Wolfshead: The Legend of Robin Hood is a 1973 British adventure film directed by John Hough and starring David Warbeck, Ciaran Madden, Kathleen Byron, David Butler and Kenneth Gilbert. The film was actor David Warbeck's film debut, playing the lead role of Robin Hood. The film was originally a 1969 television series pilot but was released in movie theatres in 1973, as a support feature to the musical Take Me High. The film was also released on VHS under the title The Legend of Young Robin Hood.

The film's title comes from the medieval term Caput lupinum or "Wolfshead", meaning an outlaw.

==Plot==
The film is set in the year 1190AD. Robert of Loxley, a simple farmer, is working his land when a fellow Saxon runs through their property attempting to escape Sir Jeffrey and the Royal Game Warden. Robert denies seeing the alleged poacher, and the fight, which ensues, is destined to seal his fate.
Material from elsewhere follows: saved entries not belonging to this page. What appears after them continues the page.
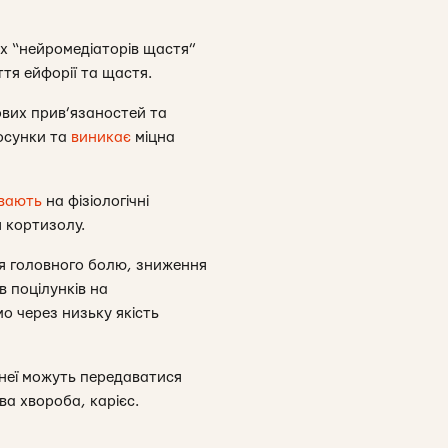
их “нейромедіаторів щастя”
ття ейфорії та щастя.
кових прив’язаностей та
тосунки та
виникає
міцна
вають
на фізіологічні
 кортизолу.
ня головного болю, зниження
в поцілунків на
о через низьку якість
 неї можуть передаватися
ва хвороба, карієс.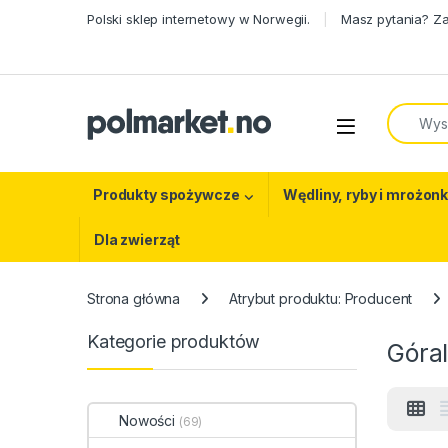
Skip to navigation
Skip to content
Polski sklep internetowy w Norwegii.
Masz pytania? Z
Search f
Open
Produkty spożywcze
Wędliny, ryby i mrożonk
Dla zwierząt
Strona główna
Atrybut produktu: Producent
Kategorie produktów
Góral
Nowości
(69)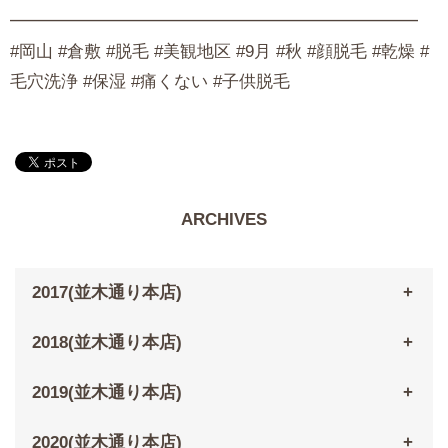
━━━━━━━━━━━━━━━━━━━━━━━━
#岡山 #倉敷 #脱毛 #美観地区 #9月 #秋 #顔脱毛 #乾燥 #
毛穴洗浄 #保湿 #痛くない #子供脱毛
ARCHIVES
2017(並木通り本店)
2018(並木通り本店)
2019(並木通り本店)
2020(並木通り本店)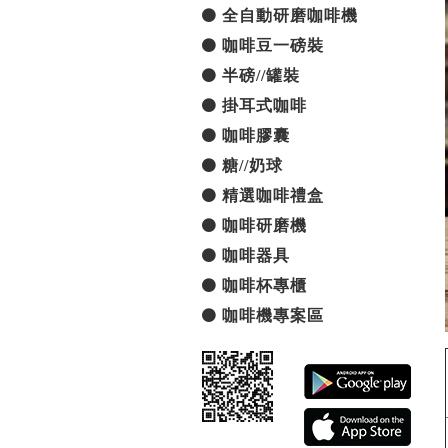
全自動研磨咖啡機
咖啡豆一磅裝
半磅//罐裝
掛耳式咖啡
咖啡膠囊
糖//奶球
精選咖啡禮盒
咖啡研磨機
咖啡器具
咖啡杯專櫃
咖啡機專案區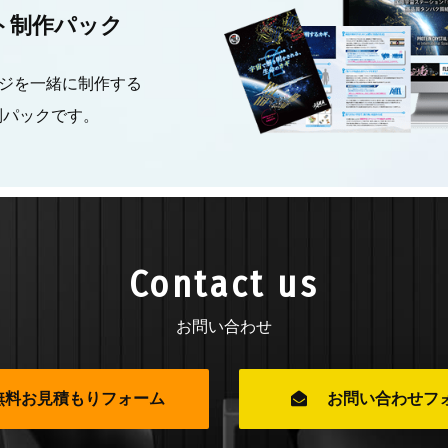
ト制作パック
ジを一緒に制作する
別パックです。
Contact us
お問い合わせ
無料お見積もりフォーム
お問い合わせフ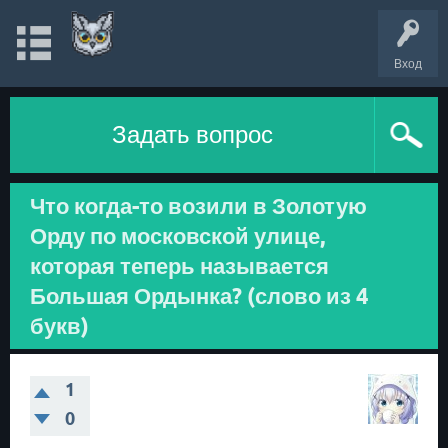
Вход
Задать вопрос
Что когда-то возили в Золотую
Орду по московской улице,
которая теперь называется
Большая Ордынка? (слово из 4
букв)
1
0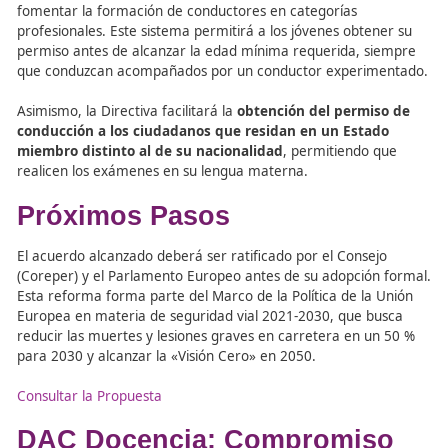
Para
mejorar la seguridad vial
, la
Directiva
establece 
reconocimiento médico obligatorio
para la
obtención 
permiso,
que podrá realizarse mediante autoevaluación
Además, los conductores noveles deberán superar un
p
de prueba mínimo de dos años,
con normas más estri
para infracciones relacionadas con el consumo de alcoho
drogas.
Otro de los cambios clave es la implementación de un
s
de conducción acompañada,
especialmente diseñado 
fomentar la formación de conductores en categorías
profesionales. Este sistema permitirá a los jóvenes obte
permiso antes de alcanzar la edad mínima requerida, s
que conduzcan acompañados por un conductor experim
Asimismo, la Directiva facilitará la
obtención del permi
conducción a los ciudadanos que residan en un Esta
miembro distinto al de su nacionalidad
, permitiendo 
realicen los exámenes en su lengua materna.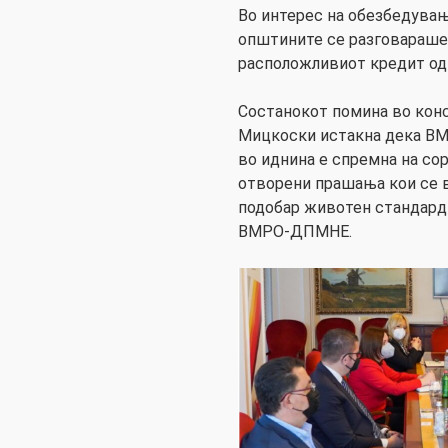
Во интерес на обезбедувањ
општините се разговараше 
расположливиот кредит од 
Состанокот помина во кон
Мицкоски истакна дека ВМ
во иднина е спремна на сор
отворени прашања кои се 
подобар животен стандард 
ВМРО-ДПМНЕ.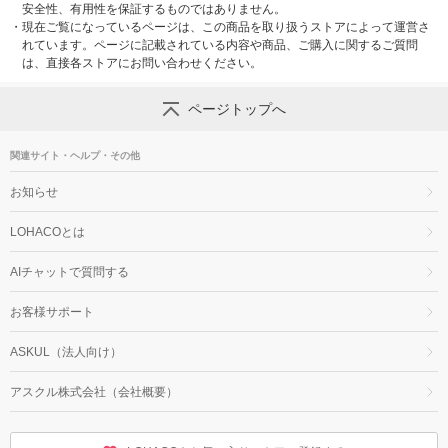
安全性、有用性を保証するものではありません。
・
現在ご覧になっているページは、この商品を取り扱うストアによって運営さ
れています。ページに記載されている内容や商品、ご購入に関するご質問
は、直接各ストアにお問い合わせください。
ページトップへ
関連サイト・ヘルプ・その他
お知らせ
LOHACOとは
AIチャットで質問する
お客様サポート
ASKUL（法人向け）
アスクル株式会社（会社概要）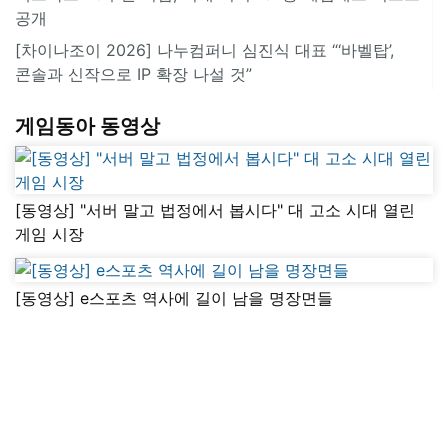
공개
[차이나조이 2026] 나누컴퍼니 심진식 대표 “‘바벨탑’,
콘솔과 신작으로 IP 확장 나설 것”
게임동아 동영상
[동영상] "서버 말고 법정에서 봅시다" 대 고소 시대 열린
게임 시장
[동영상] e스포츠 역사에 길이 남을 명장면들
When Sir Jeffrey's brother, Roger of Doncaster, learns that Robert of Loxley was not killed for his insolence, he determines to use the incident to have him arrested and his lands confiscated. Sir Roger's ulterior motive is that his intended bride Lady Marian Fitzwater has had feelings for Robert from childhood and this stands in the way of his marriage to her. So he enlists the help of the Abbott to have Robert made a Wolfshead: an outlaw whose head is worth that of a wolf's, dead or alive.

==Cast==
- David Warbeck as Robert of Locksley
- Kathleen Byron as Katherine of Locksley
- Dan Meaden as John Little of Cumberland
- Ciaran Madden as Lady Marian Fitzwalter
- Kenneth Gilbert as Friar Tuck
- Joe Cook as Much
- Derrick Gilbert as Wat
- David Butler as Will Stukely
- Patrick O'Dwyer as Tom
- Peter Stephens as Abbot of St. Mary's
- Christopher Robbie as Roger of Doncaster
- Roy Boyd as Geoffrey of Doncaster
- Pamela Roland as Adele
- Inigo Jackson as Legros
- Will Knightley as Abbot's Secretary
- Roy Evans as Gyrth
- Reg Lever as Old Wat
- Kim Braden as Alice
- Sheraton Blount as Abbie
- Nicholas Jones as Squire
- Sheelagh Wilcocks as Nurse

==Production==
John Hough was directing on The Avengers when approached by journalist Bill Anderson. He had investors who wanted to spend money on a project that reminded them of "old England" and Anderson persuaded them to invest in a movie on Robin Hood. It was to be shot on location in Wales. Hough said David Butler wrote an "excellent script". Hough said Anderson ran out of money to finish the film but went to the races and successfully raised the rest via gambling. The movie was finished. Anderson arranged for the film to be released theatrically by Hammer Films, who put it on a double bill with Nearest And Dearest.

==Reception and influence==
Howard Maxford, in his book Hammer Complete praised Wolfshead as a "brisk and entertaining variation on an over-familiar tale." Maxford added that "the film's only drawback is its rather abrupt ending."

Writer Richard Carpenter later described Wolfshead as an influence on his own series, Robin of Sherwood. Carpenter stated "What [Wolfshead] did was to have a very realistic look at being an outlaw in the 13th century and I wanted to have that element as well as the occult and humor."